What seems clear is that
the extent to which every Head of State and Head of Government exercises
Executive powers is a function of personality and the surrounding myths
and circumstances. President Olusegun Obasanjo was such a total
embodiment of Presidential powers every knee bowed before him. Those who
resisted him regretted doing so in one form or the other. If he had
actually insisted on a Third term in office, he could have possibly
gotten away with it. He understood the full extent of his powers as
President and he was not afraid to put those powers to test. He was
succeeded by Umaru Yar’Adua who became President primarily because some
powerful persons didn’t want some other people in that office and merely
to pacify certain interests but eventually illness and death truncated
President Yar’Adua’s potential.
President Goodluck Jonathan
became acting President and later President also as a superhero.

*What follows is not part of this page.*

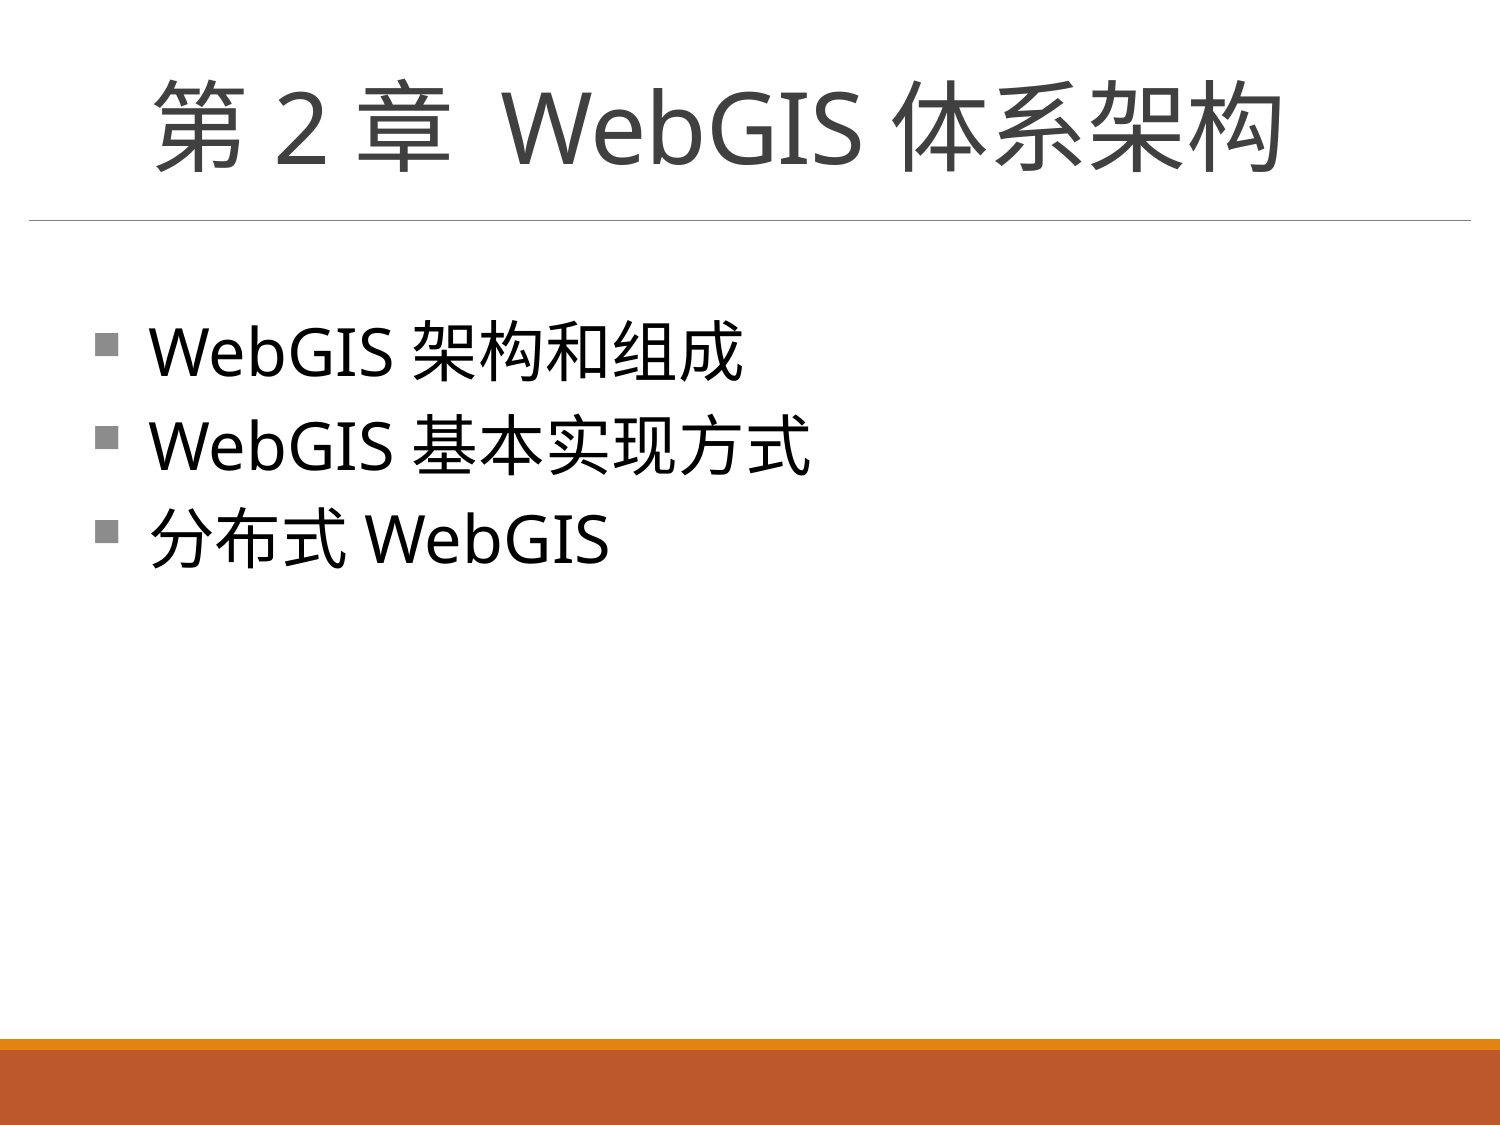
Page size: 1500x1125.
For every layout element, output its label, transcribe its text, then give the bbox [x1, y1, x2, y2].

Nigerians used him to remind the North that in a Federation, no single
region is “born to rule,” and that all Nigerians have full rights under
the Constitution. The North never forgave Jonathan. In his case, he
seemed to have played into the hands of his opponents by refusing to use
Presidential powers to their fullest extent. He publicly declared on
more than one occasion that power should not be wielded like a whip. He
conceded a lot, some say too much to God, and to the opposition, and for
this reason, many courtesans of power in Nigeria have also not forgiven
him especially for being humble and for allowing power and office to go
in the opposite direction.
His successor is a war-hero, a former
soldier, who is not shy about being a Nigerian super-hero. He is
wielding power and using it. The only problem is that a fully imperial
Presidency creates its own contradictions, most of which the subject
teaches us, is internal and therefore far more damaging to the system
and democracy itself. Under no circumstance should an elected leader
appear more powerful than the people, and the checking and balancing
systems so vulnerable. The note-taking on this and the long-term dangers
in the context of Nigeria’s democratic process and experience is, for
now, a work in progress… Babachir Lawal, I hope I have answered your
question? I hope you now know who and what the Presidency is?